ベランダ出て手をかざしてお願いしてたのは、ただの恥さらしだったけど、
それで亜弥ちゃんの機嫌が治ってくれたから、結果オーライにでもしておこう。
- 7 名前:16 すべては彼女の気分次第。 投稿日:2002年12月04日(水)15時19分49秒
- 「すごい…ミキたんのお願いが効いた?」
「ま、まあね」
ベランダに出て、雨が止んだのを確認してる亜弥ちゃん。
…うん、まあ、そういうことにしておこう。
これであたしの株ももうちょっと上がるかな。
実際は、亜弥ちゃんの力なんだけど。
「これで出かけられるね!」
にこにこ。ウキウキ。
亜弥ちゃんの気分が最高潮になるに比例して、どんどん晴れてくる天気。
そして、あたしの心も晴れてくる。
「そうだね」
「やったー! ねえねえ、最初、どこ行く?」
「そうだなぁ……あ、ちょっと待って」
行き先を思案してたところに、携帯の着信のお知らせ。
ゴソゴソカバンを漁って、ピッと出る。
「はいもしもしー、あ、マネージャー?……うん、うん……え!」
「何? どったの?」
「は、はい……わ、判りました…」
「何々?」
晴れた心が、どんどん曇りになる。
そして、晴れた空も、また曇り空。
「……あはは。

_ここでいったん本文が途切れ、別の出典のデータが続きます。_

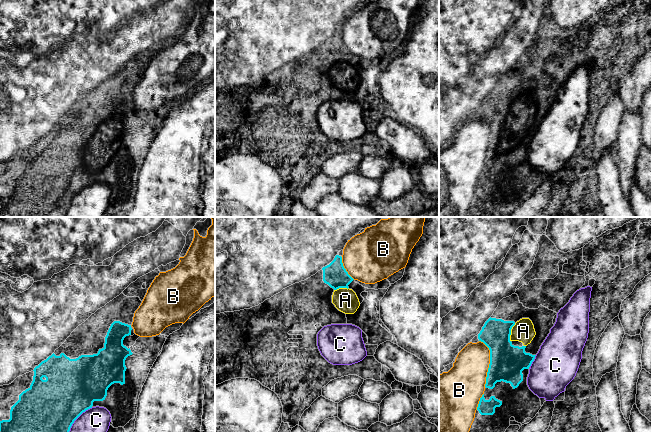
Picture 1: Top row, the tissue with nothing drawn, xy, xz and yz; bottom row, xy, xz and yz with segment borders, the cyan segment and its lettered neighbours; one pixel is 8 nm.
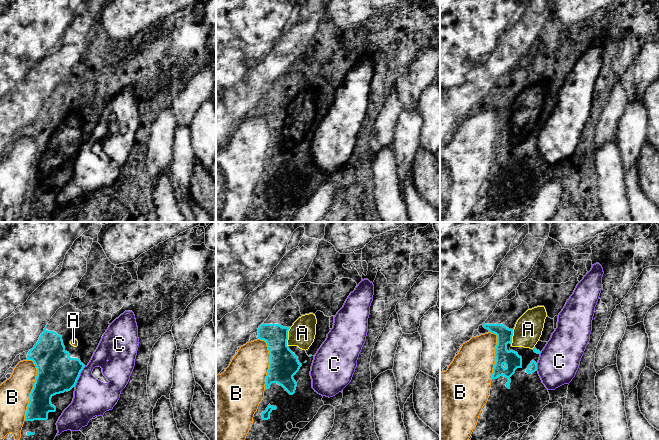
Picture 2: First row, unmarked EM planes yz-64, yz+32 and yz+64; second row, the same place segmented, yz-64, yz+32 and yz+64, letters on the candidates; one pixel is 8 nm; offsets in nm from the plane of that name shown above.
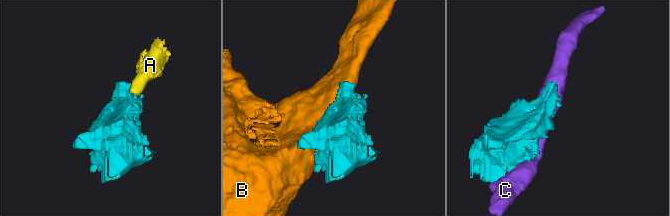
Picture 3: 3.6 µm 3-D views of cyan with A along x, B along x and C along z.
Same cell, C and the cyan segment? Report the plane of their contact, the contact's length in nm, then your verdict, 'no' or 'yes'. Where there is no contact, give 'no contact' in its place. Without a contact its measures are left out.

急に、仕事入っちゃった♪」
「………」
それはもう、すっごく可愛く言ったのに。
……亜弥ちゃんはやっぱり、拗ねてしまった。
- 8 名前:16 すべては彼女の気分次第。 投稿日:2002年12月04日(水)15時20分27秒
- 「いいもん…ミキたんはあたしの事が嫌いなんだ…だからわざと仕事入れたりするんだよ……」
「そーんなことするハズないじゃあん! 嫌いだったら遊ばないってぇ!」
「いいもん、別に……ミキたんだけじゃないもん…あいぼんとかと遊ぶもん……ミキたん入れてやんないから!」
「あ、あのねぇ……」
あたしより2つ年下の彼女は、やっぱりあたしよりも子供で。
そして、あたしよりもワガママで。
………悔しいけど、あたしより、可愛いかもしれない。
ただ…ちょっと……気分屋なのが、たまに傷、でしょうか。
外は、いつのまにかまた雨。
晴れるのも雨が降るのも、すべて彼女の気分次第。
- 9 名前:16 すべては彼女の気分次第。 投稿日:2002年12月04日(水)15時21分19秒
- 10 名前:16 すべては彼女の気分次第。 投稿日:2002年12月04日(水)15時21分56秒
- 11 名前:16 すべては彼女の気分次第。 投稿日:2002年12月04日(水)15時22分56秒
- 終わり。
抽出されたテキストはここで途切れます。